> **Exercise text**:
──────────────────────────────

Skip to contents

The cv() "function" method is a general function to cross-validate a model-selection procedure, such as the following: selectStepAIC() is a procedure that applies the stepAIC() model-selection function in the MASS package; selectTrans() is a procedure for selecting predictor and response transformations in regression, which uses the powerTransform() function in the car package; selectTransAndStepAIC() combines predictor and response transformations with predictor selection; and selectModelList() uses cross-validation to select a model from a list of models created by models() and employs (recursive) cross-validation to assess the predictive accuracy of this procedure.

Usage

# S3 method for `function`
cv(
  model,
  data,
  criterion = mse,
  k = 10L,
  reps = 1L,
  seed = NULL,
  working.model = NULL,
  y.expression = NULL,
  confint = n >= 400L,
  level = 0.95,
  details = k <= 10L,
  save.model = FALSE,
  ncores = 1L,
  ...
)

selectStepAIC(
  data,
  indices,
  model,
  criterion = mse,
  AIC = TRUE,
  details = TRUE,
  save.model = FALSE,
  ...
)

selectTrans(
  data,
  indices,
  details = TRUE,
  save.model = FALSE,
  model,
  criterion = mse,
  predictors,
  response,
  family = c("bcPower", "bcnPower", "yjPower", "basicPower"),
  family.y = c("bcPower", "bcnPower", "yjPower", "basicPower"),
  rounded = TRUE,
  ...
)

selectTransStepAIC(
  data,
  indices,
  details = TRUE,
  save.model = FALSE,
  model,
  criterion = mse,
  predictors,
  response,
  family = c("bcPower", "bcnPower", "yjPower", "basicPower"),
  family.y = c("bcPower", "bcnPower", "yjPower", "basicPower"),
  rounded = TRUE,
  AIC = TRUE,
  ...
)

selectModelList(
  data,
  indices,
  model,
  criterion = mse,
  k = 10L,
  k.recurse = k,
  details = k <= 10L,
  save.model = FALSE,
  seed = FALSE,
  quietly = TRUE,
  ...
)

compareFolds(object, digits = 3, ...)

# S3 method for cvSelect
coef(object, average, NAs = 0, ...)

Arguments

model

a regression model object fit to data, or for the cv() "function" method, a model-selection procedure function (see Details).

data

full data frame for model selection.

criterion

a CV criterion ("cost" or lack-of-fit) function.

k

perform k-fold cross-validation (default is 10); k may be a number or "loo" or "n" for n-fold (leave-one-out) cross-validation.

reps

number of times to replicate k-fold CV (default is 1)

──────────────────────────────

> **Assignment**: Copy the cross-validation reference page from "full data frame" to "(default is 1)", putting "preset value" wherever "default" occurs.

──────────────────────────────

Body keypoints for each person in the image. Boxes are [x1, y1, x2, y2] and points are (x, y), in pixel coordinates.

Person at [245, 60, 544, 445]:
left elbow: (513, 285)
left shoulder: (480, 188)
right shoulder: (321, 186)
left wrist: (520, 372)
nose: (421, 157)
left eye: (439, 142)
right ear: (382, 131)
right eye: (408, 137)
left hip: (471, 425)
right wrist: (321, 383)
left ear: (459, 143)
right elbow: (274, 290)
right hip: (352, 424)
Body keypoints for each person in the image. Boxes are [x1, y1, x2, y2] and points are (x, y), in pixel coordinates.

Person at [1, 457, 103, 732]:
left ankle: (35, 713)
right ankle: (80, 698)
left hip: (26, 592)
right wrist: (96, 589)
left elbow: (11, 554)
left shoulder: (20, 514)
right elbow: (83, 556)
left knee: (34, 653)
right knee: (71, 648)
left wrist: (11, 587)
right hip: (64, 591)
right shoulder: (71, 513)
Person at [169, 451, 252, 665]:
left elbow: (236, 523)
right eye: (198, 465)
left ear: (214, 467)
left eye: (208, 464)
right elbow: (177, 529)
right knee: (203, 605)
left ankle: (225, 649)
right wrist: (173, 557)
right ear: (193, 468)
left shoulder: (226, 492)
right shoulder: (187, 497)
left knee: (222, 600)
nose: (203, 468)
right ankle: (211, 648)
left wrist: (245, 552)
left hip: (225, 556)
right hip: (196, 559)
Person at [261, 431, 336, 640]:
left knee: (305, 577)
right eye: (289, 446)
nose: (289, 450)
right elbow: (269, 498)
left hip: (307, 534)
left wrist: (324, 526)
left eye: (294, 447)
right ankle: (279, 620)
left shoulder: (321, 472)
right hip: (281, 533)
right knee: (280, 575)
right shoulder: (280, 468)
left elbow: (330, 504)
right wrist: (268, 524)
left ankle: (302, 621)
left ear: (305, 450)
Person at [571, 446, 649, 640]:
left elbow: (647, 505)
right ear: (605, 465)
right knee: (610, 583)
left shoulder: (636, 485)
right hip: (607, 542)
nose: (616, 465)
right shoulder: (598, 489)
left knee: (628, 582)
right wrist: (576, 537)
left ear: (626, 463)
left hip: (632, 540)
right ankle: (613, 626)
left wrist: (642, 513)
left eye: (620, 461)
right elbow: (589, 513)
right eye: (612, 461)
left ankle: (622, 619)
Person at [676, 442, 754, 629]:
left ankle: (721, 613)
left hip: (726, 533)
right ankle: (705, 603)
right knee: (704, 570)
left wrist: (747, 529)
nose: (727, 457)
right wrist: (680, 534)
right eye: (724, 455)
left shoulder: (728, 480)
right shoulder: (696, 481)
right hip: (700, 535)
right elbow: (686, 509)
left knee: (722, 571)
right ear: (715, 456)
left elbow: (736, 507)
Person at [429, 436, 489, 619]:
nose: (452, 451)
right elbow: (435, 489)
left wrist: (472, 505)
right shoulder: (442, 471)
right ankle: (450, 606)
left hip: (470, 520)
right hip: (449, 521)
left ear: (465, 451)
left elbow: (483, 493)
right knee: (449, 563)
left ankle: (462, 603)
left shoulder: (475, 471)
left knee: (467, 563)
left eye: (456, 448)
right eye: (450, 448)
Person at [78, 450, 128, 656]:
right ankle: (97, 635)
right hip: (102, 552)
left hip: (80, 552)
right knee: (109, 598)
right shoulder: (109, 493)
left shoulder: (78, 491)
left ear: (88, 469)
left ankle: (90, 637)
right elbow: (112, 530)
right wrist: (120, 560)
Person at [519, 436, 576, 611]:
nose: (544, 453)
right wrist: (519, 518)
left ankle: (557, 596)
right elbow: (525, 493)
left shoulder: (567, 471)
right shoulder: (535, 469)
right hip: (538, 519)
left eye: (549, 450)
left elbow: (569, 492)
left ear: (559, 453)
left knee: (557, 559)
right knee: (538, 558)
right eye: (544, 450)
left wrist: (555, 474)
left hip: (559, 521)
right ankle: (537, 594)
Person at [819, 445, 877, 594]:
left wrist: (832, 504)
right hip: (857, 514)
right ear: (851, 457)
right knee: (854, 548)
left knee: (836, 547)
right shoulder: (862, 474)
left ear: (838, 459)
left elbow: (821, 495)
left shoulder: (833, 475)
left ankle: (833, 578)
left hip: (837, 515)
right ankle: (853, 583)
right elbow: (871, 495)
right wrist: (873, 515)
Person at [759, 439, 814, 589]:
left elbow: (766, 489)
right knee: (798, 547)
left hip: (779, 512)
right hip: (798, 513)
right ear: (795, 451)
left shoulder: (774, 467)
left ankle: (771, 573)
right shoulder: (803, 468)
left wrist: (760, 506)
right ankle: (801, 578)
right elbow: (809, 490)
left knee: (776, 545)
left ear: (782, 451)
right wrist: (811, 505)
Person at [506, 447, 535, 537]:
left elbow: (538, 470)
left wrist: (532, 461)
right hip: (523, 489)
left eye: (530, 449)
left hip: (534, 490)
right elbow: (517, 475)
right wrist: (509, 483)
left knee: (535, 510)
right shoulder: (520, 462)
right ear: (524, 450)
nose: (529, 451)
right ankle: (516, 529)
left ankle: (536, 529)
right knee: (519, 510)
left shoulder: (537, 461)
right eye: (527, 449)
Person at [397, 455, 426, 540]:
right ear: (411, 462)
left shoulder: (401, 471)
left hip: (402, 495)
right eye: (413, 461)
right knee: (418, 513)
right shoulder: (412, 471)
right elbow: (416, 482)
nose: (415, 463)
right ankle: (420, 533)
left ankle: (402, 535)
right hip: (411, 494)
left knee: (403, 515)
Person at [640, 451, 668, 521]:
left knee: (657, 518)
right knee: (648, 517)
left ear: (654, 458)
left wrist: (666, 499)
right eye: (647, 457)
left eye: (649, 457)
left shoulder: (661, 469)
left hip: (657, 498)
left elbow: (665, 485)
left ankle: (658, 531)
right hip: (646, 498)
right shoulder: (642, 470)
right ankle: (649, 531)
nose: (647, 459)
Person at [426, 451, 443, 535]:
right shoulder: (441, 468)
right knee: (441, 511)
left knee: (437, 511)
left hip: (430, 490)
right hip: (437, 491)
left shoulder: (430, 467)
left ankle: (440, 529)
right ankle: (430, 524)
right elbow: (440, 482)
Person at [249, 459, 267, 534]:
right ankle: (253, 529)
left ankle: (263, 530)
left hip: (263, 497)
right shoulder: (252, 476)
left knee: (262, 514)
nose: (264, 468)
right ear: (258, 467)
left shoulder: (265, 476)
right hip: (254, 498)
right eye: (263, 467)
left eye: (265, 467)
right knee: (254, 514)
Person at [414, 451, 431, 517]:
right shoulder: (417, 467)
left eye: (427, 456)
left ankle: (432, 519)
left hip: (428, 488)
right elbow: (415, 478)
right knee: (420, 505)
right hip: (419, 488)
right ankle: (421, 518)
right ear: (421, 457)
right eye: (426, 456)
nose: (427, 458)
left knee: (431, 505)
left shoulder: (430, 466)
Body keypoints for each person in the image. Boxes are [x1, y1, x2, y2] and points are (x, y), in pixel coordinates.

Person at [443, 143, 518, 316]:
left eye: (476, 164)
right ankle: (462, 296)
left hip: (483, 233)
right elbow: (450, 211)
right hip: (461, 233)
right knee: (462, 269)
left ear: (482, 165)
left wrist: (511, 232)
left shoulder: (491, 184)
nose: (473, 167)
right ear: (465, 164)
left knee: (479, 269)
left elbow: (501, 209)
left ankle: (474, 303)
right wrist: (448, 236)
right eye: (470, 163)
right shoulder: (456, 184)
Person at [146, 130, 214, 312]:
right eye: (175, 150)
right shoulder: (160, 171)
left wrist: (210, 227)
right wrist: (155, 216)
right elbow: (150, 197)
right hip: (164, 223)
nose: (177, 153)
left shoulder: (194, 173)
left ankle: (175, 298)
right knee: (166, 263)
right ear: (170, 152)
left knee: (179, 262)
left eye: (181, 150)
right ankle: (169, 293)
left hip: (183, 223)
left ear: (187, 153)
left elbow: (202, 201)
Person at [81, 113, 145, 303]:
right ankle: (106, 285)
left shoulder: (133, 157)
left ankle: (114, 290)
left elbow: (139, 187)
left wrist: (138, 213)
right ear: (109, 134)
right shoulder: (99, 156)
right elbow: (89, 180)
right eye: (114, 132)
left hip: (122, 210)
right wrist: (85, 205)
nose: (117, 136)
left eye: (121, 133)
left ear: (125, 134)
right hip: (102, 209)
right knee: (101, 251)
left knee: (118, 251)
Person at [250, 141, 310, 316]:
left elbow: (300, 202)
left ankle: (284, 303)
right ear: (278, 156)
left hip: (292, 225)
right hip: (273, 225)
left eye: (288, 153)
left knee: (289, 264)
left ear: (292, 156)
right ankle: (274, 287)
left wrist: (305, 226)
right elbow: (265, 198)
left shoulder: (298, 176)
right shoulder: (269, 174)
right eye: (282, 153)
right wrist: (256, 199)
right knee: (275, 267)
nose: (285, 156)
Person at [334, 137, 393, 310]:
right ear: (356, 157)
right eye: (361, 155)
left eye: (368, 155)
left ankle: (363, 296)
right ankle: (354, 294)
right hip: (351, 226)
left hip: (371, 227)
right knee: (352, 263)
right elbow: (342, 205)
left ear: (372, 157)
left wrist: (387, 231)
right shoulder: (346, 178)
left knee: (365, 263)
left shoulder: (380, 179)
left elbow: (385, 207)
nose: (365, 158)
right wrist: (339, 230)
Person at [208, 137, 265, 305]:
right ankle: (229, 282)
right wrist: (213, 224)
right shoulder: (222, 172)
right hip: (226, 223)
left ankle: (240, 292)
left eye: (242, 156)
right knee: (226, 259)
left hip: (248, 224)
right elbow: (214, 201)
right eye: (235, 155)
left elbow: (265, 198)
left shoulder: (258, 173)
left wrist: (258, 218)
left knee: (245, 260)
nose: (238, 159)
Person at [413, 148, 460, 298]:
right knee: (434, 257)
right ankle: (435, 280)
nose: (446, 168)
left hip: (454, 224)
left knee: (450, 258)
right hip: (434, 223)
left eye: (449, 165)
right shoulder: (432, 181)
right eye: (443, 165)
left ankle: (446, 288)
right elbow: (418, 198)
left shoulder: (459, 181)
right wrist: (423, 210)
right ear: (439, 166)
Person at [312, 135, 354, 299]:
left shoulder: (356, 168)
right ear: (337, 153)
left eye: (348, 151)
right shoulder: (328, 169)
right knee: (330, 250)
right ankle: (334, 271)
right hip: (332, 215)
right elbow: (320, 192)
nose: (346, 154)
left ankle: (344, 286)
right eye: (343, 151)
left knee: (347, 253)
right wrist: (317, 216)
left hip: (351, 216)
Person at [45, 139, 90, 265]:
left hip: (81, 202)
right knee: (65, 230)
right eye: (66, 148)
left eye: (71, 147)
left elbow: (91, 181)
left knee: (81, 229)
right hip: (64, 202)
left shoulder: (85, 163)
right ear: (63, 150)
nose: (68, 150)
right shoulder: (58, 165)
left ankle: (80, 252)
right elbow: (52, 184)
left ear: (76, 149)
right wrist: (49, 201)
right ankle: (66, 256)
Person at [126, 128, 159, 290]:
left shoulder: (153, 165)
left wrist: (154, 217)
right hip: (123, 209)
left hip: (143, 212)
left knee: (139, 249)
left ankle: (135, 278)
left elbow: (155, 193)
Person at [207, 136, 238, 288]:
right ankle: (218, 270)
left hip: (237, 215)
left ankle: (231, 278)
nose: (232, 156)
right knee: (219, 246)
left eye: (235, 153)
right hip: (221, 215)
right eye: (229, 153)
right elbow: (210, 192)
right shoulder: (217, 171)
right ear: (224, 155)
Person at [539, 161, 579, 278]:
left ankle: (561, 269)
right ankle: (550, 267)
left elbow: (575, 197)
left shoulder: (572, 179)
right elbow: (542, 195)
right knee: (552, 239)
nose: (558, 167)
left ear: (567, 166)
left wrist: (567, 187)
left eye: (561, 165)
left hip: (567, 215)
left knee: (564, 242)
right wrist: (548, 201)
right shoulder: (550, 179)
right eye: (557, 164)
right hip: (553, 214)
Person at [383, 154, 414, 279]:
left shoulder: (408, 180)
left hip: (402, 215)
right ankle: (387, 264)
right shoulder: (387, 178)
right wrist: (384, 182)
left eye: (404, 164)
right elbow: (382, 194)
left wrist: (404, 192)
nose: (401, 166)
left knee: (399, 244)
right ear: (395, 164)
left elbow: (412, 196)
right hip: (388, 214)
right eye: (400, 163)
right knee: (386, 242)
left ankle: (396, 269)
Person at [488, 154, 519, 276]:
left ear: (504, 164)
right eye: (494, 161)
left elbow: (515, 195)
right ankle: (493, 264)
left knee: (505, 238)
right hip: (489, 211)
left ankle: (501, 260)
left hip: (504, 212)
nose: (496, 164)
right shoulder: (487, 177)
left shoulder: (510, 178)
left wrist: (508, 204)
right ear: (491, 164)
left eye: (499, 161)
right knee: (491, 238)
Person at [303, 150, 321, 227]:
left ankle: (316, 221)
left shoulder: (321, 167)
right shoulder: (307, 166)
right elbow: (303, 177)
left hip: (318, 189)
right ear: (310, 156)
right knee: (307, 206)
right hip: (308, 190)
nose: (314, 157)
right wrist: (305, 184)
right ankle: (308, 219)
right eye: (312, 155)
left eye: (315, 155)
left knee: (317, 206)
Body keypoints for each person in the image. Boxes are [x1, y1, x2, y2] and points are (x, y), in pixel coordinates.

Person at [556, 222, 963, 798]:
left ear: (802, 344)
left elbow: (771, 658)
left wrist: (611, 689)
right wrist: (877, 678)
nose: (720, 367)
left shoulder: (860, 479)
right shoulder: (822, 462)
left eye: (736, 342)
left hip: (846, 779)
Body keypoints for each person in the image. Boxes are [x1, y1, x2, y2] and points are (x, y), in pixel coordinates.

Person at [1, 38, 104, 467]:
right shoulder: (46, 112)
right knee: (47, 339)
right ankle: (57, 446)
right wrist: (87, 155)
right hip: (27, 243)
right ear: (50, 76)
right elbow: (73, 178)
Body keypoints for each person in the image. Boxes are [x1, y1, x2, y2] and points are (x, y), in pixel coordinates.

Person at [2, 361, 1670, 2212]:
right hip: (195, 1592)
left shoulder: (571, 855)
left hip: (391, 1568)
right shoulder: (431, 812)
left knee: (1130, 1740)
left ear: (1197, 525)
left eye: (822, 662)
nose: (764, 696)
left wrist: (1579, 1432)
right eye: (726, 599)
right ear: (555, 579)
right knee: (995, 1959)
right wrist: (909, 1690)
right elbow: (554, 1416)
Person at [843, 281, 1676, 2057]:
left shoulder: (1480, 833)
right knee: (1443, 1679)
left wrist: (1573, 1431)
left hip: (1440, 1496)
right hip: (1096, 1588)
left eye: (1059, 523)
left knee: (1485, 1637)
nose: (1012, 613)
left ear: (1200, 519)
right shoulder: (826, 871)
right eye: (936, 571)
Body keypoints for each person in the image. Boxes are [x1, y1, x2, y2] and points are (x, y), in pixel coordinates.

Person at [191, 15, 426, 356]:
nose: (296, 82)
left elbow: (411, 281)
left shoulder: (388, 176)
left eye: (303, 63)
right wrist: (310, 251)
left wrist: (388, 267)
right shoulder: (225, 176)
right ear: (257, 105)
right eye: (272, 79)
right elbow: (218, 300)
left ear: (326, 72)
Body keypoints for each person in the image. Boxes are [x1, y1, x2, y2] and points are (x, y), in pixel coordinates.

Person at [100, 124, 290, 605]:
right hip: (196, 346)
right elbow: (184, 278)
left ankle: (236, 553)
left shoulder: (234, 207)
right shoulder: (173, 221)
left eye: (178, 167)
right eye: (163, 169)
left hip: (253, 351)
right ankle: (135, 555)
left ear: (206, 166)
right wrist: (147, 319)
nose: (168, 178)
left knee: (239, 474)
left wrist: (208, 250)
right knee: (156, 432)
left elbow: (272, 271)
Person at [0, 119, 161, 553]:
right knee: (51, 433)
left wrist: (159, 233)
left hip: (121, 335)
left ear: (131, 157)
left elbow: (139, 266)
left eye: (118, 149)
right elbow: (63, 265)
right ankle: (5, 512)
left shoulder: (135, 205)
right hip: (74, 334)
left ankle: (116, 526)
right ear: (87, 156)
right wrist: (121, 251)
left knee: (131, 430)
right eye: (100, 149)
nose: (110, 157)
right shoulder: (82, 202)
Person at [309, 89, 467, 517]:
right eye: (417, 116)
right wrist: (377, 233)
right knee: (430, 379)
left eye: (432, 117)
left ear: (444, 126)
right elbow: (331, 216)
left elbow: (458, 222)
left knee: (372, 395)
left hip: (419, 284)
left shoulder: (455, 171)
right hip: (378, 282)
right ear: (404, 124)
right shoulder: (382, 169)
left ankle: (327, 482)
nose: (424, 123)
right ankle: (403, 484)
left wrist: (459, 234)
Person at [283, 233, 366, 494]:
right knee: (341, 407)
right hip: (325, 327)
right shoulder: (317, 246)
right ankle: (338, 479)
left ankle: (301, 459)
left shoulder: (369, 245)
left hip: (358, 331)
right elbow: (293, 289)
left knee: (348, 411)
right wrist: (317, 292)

──────────────────────────────

> **Written reply**:
full data frame for model selection.

criterion

a CV criterion ("cost" or lack-of-fit) function.

k

perform k-fold cross-validation (preset value is 10); k may be a number or "loo" or "n" for n-fold (leave-one-out) cross-validation.

reps

number of times to replicate k-fold CV (preset value is 1)